Welche Ärzte und welche Spitäler waren das? Ich bin selbst in der 26SSW und solche Artikel nehmen mich wirklich mit. Natürlich wüsste ich auch gerne wo das passiert ist und wer dafür verantwortlich war. Diese Leute gehören an den Pranger gestellt und im Grund müsste man für deren Entlassung professionell lobbyieren.

Gast: Gast1
11.05.2018 20:35

Keine Gewalt erkennbar

In meinen Augen ist es etwas dramatisiert worden.
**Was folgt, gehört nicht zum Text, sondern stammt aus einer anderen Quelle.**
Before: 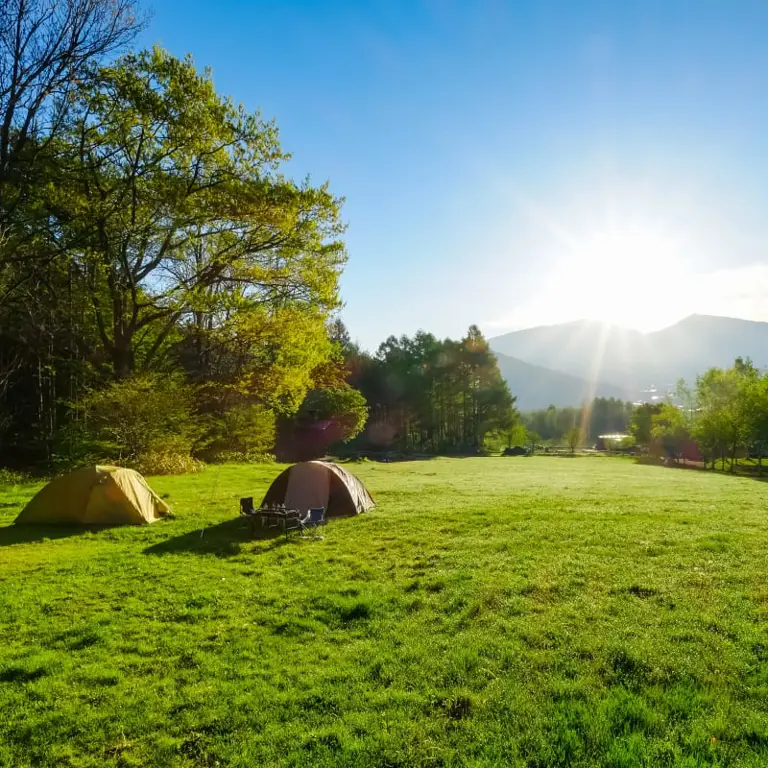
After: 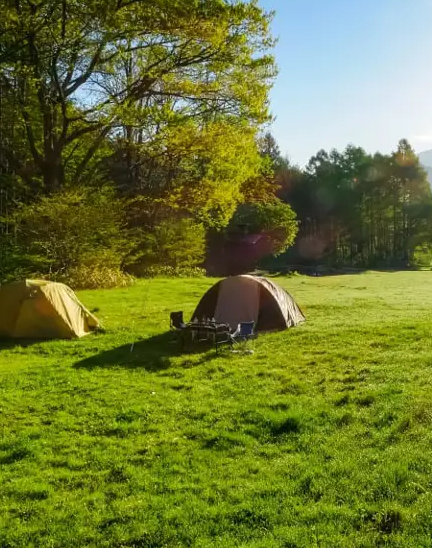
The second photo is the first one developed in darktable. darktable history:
crop: left 9.197%, top 24.221%, right 34.537%, bottom 4.413%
Man sollte die Experten halt einfach walten, und schaltenlassen. Sie sind schliesslich vom Fach. Man bekommt ja so mit, dass die Patienten oftmals besser bescheit wissen als die Operateure selber. Ich denke auf hier ist es wieder mal uebersteigertes selbstempfinden, welches dramatisiert zu Papier gebracht wird. Nicht immer alles so eng sehen.

Antworten Gast: Rhabarber
15.05.2018 17:44

Re: Keine Gewalt erkennbar

Was zum Kuckuck hat es mit "Besserwissen" zu tun, wenn man respektlos behandelt wird, und wenn einem Schmerzen zugefügt werden? Der "Experte" kann noch so sehr "Experte" sein, er steckt nun mal nicht im Körper der Gebärenden.